(Passage to read)

Frequency of epithelioid granulomas in colonoscopic biopsies from pediatric and adult patients with Crohn's colitis
Abstract
Background and Aims: The assumption that epithelioid granulomas found in colonoscopic biopsies in patients with Crohn's colitis (Cr-Cs) are markers of a different clinical behaviour was tested at follow-up.
Methods: Sections from colonoscopic biopsies from 352 consecutive patients (119 children and 233 adults) were investigated.
Results: A total of 1.117 colonoscopies were performed: 293 in children (mean 2.46) and 824 in adults (mean 3.53) (p<0.05). Granulomas at initial colonoscopy were recorded in 67.2%(43/64) of children and in 65.9% (27/41) of adults (p>0.6) and at subsequent colonoscopies in 53.8% (64/119) of children and in 17.6% (41/233) of adults (p<0.05). Surgical intervention was required in 6.3% (4/64) of the children having previous granuloma but also in 14.5% (8/55) of those without previous granuloma, the rate for operated adults being 26.8% (11/41) and 24.5% (47/192), respectively (p>0.6).

(End Passage to read)
(Supplied information)

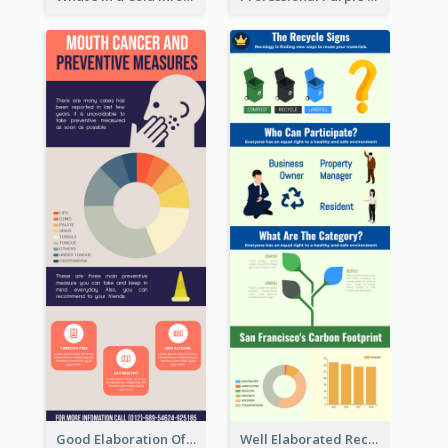
Good Elaboration Of Cancer Cases Infographic Design Template
Well Elaborated Recycling Illustration Tips Design Infographic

(End Supplied information)

Task list:
(a) Decide whether each statement below agrees with the abstract on granulomas in Crohn's colitis, answering yes or no and quoting the words of the abstract that settle it. (i) The patients studied were 119 children and 233 adults. (ii) On average, adults had fewer colonoscopies than children. (iii) Among children, surgery was needed more often in those with previous granuloma than in those without.
(b) Write what comes next in the abstract on granulomas in Crohn's colitis, starting after its final sentence.

Exercise results:
(a)
(i) Yes: "352 consecutive patients (119 children and 233 adults)".
(ii) No: "293 in children (mean 2.46) and 824 in adults (mean 3.53)".
(iii) No: "Surgical intervention was required in 6.3% (4/64) of the children having previous granuloma but also in 14.5% (8/55) of those without previous granuloma".

(b)
Conclusions: Granulomas in entry or/and in subsequent colonoscopic biopsies in patients with Cr-Cs did not predict the need of subsequent surgical intervention. The fact that the frequency of granulomas was significantly higher in children than in adults with Cr-Cs (despite a higher mean number of colonoscopic biopsies in adults) and that granulomas were present in colonoscopic biopsies but not in the subsequent surgical specimens from 50% of the pediatric and from 36% of the adult patients strengthen the conviction that granulomas in Cr-Cs might evolve or regress at different time- intervals during the course of the disease. This behaviour would reflect a particular immunological reaction, an epiphenomenon from immature tissues –as those in children- when challenged by the so far elusive etiological agent responsible for Crohn's disease.